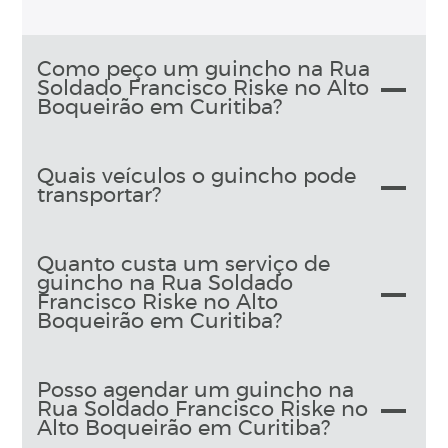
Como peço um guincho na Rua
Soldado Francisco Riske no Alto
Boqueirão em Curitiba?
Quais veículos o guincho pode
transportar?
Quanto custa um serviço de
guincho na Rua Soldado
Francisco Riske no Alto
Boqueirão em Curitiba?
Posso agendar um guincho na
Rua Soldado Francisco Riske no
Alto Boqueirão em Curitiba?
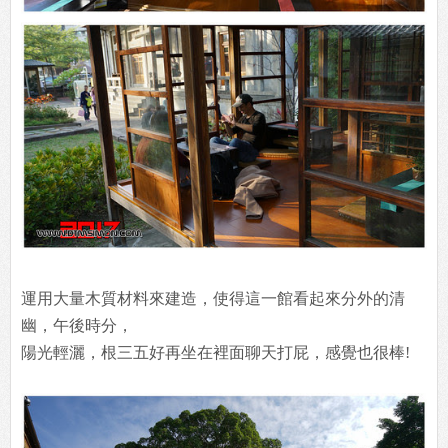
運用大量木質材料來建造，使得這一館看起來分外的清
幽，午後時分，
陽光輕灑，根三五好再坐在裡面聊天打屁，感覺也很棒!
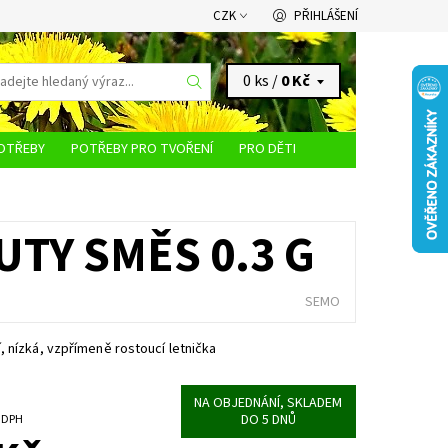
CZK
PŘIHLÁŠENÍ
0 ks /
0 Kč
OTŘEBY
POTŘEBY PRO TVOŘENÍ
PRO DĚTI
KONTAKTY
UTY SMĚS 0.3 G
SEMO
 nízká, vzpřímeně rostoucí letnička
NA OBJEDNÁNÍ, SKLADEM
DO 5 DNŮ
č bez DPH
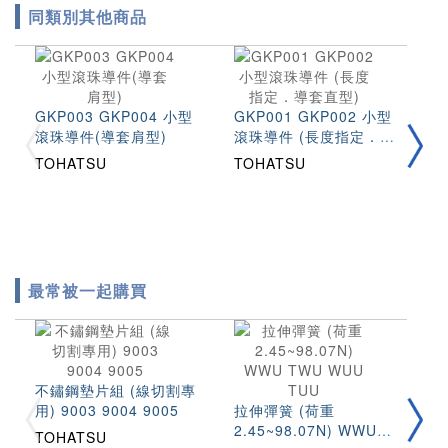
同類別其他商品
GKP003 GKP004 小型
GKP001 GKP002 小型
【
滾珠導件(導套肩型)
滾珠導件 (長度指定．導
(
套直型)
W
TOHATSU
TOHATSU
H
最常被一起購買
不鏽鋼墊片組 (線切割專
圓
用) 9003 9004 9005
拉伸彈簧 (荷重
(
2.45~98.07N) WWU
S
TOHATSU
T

|---|

**PROBLEM DESCRIPTION**
Nothing but the lines from the one containing "運用大量木質材料來建造，使得這一館看起來分外的清" through the end of the listing should be printed, each exactly as it appears and without pictures.

**RESPONSE TO THE TASK**
運用大量木質材料來建造，使得這一館看起來分外的清
幽，午後時分，
陽光輕灑，根三五好再坐在裡面聊天打屁，感覺也很棒!
CZK
PŘIHLÁŠENÍ
0 ks /
0 Kč
OTŘEBY
POTŘEBY PRO TVOŘENÍ
PRO DĚTI
KONTAKTY
UTY SMĚS 0.3 G
SEMO
 nízká, vzpřímeně rostoucí letnička
NA OBJEDNÁNÍ, SKLADEM
DO 5 DNŮ
č bez DPH
同類別其他商品
GKP003 GKP004 小型
GKP001 GKP002 小型
【
滾珠導件(導套肩型)
滾珠導件 (長度指定．導
(
套直型)
W
TOHATSU
TOHATSU
H
最常被一起購買
不鏽鋼墊片組 (線切割專
圓
用) 9003 9004 9005
拉伸彈簧 (荷重
(
2.45~98.07N) WWU
S
TOHATSU
T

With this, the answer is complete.